Try not to interrupt the child's play or other free activities by grabbing them and holding them, and be aware that many children from chronically distressed settings may have what we call attachment problems. They will have unusual and often inappropriate styles of interacting. Do not tell or command them to "give me a kiss" or "give me a hug." Abused children often take words very seriously, and commands reinforce a very malignant association linking intimacy/physical comfort with power (which is inherent in a caregiving adult's command to "hug me").

4. Discuss your expectations for behavior and your style of discipline with the child. Make sure that the rules and the consequences for breaking the rules are clear. Make sure that both you and the child understand beforehand the specific consequences for compliant and non-compliant behaviors. Be consistent when applying consequences. Use flexibility in consequences to illustrate reason and understanding. Utilize positive reinforcement and rewards. Avoid physical discipline.

5. Talk with the child. Give them age appropriate information. The more the child knows about who, what, where, why, and how the adult world works, the easier it is to make sense of it. Unpredictability and the unknown are two things that will make a traumatized child more anxious, fearful, and, therefore, more symptomatic. They may become more hyperactive, impulsive, anxious, and aggressive, and have more sleep and mood problems. Without factual information, children (and adults) speculate and fill in the empty spaces to make a complete story or explanation. In most cases, the child's fears and fantasies are much more frightening and disturbing than the truth. Tell the child the truth, even when it is emotionally difficult. If you don't know the answer yourself, tell the child. Honesty and openness will help the child develop trust.

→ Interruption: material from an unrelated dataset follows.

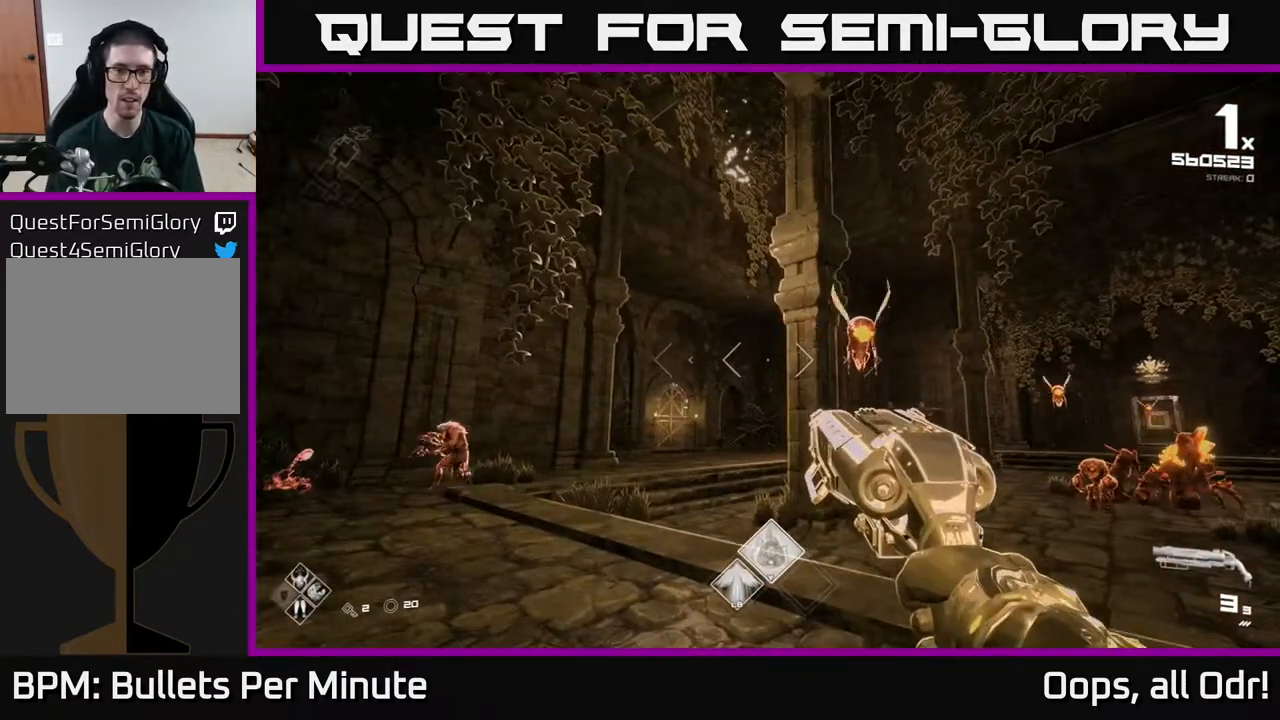
{"buttons": ["R2"], "left_stick": "left", "right_stick": "left", "events": [[100, "right_stick", "right"], [150, "R2", "down"], [200, "left_stick", "down-left"], [233, "R2", "up"], [233, "right_stick", "center"], [317, "right_stick", "down-left"], [400, "left_stick", "center"], [433, "right_stick", "left"], [467, "left_stick", "left"], [500, "R2", "down"]]}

6. Watch closely for signs of reenactment (e.g., in play, drawing, behaviors), avoidance (e.g., being withdrawn, daydreaming, avoiding other children) and physiological hyperreactivity (e.g., anxiety, sleep problems, behavioral impulsivity). All traumatized children exhibit some combination of these symptoms in the acute post-traumatic period. Many exhibit these symptoms for years after the traumatic event. When you see these symptoms, it is likely that the child has had some reminder of the event, either through thoughts or experiences. Try to comfort and be tolerant of the child's emotional and behavioral problems. Again, these symptoms will wax and wane -- sometimes for no apparent reason. Record the behaviors and emotions you observe and try to notice patterns in the behavior.

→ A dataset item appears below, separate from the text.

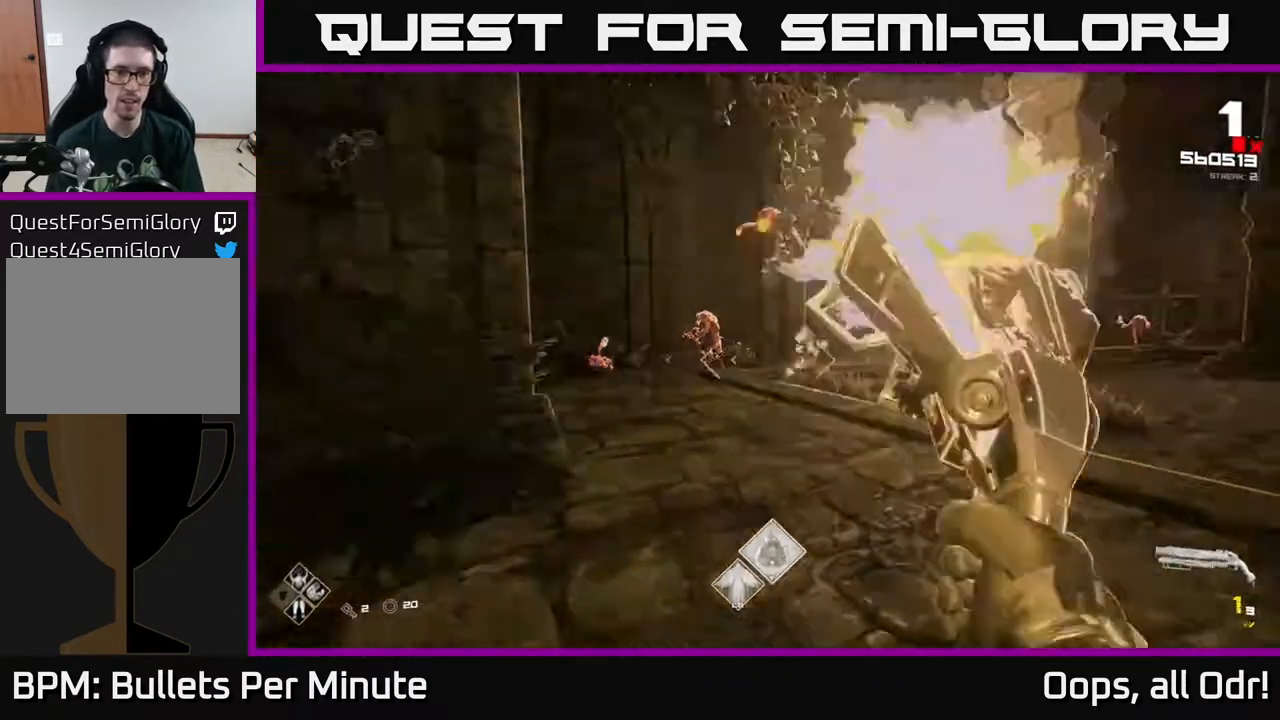
{"buttons": [], "left_stick": "down", "right_stick": "center", "events": [[33, "left_stick", "up-left"], [117, "R2", "up"], [117, "right_stick", "center"], [200, "left_stick", "center"], [283, "left_stick", "up-right"], [350, "R2", "down"], [367, "left_stick", "down"], [433, "R2", "up"]]}
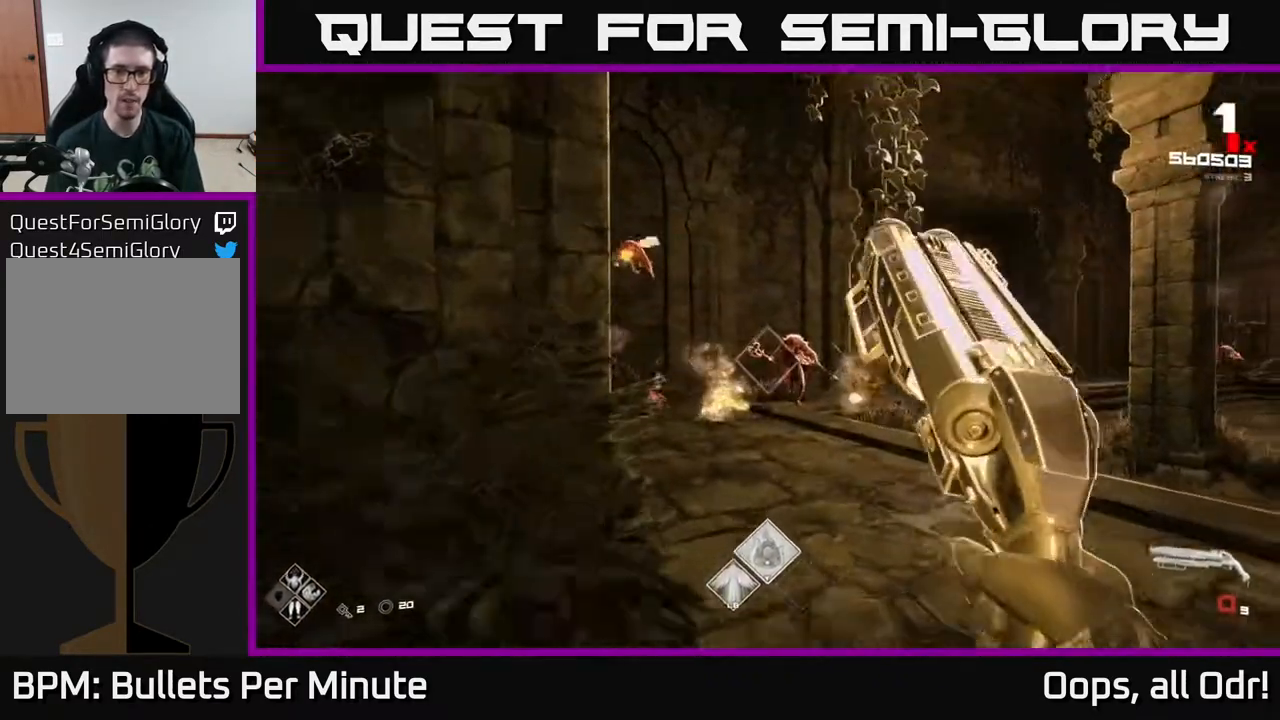
{"buttons": ["A"], "left_stick": "right", "right_stick": "center", "events": [[67, "right_stick", "right"], [133, "left_stick", "down-left"], [300, "right_stick", "center"], [367, "left_stick", "right"], [433, "A", "down"]]}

7. Protect the child. Do not hesitate to cut short or stop activities that are upsetting or re-traumatizing for the child. If you observe increased symptoms in a child that occur in a certain situation or following exposure to certain movies or activities, avoid them. Try to restructure or limit these activities to avoid re-traumatization.

8. Give the child choices and some sense of control. When a child, particularly a traumatized child, feels that they do not have control of a situation. they will predictably get more symptomatic. If a child is given some choice or some element of control in an activity or in an interaction with an adult, they will feel safer and more comfortable and will be able to feel, think, and act in a more mature fashion. When a child is having difficulty with compliance, frame the consequence as a choice for them: "You have a choice -- you can choose to do what I have asked or you can choose . . ." Again, this simple framing of the interaction with the child gives them some sense of control and can help defuse situations where the child feels out of control, and therefore anxious.

9. If you have questions, ask for help. These brief guidelines can only give you a broad framework for working with a traumatized child. Knowledge is power: the more informed you are and the more you understand the child, the better you can provide them with the support, nurturing, and guidance they need. Take advantage of resources in your community. In the final course lesson, we will talk about how to access some of these resources. While each community has agencies, organizations, and individuals coping with the same issues, you may need assistance finding the expertise that can help traumatized children.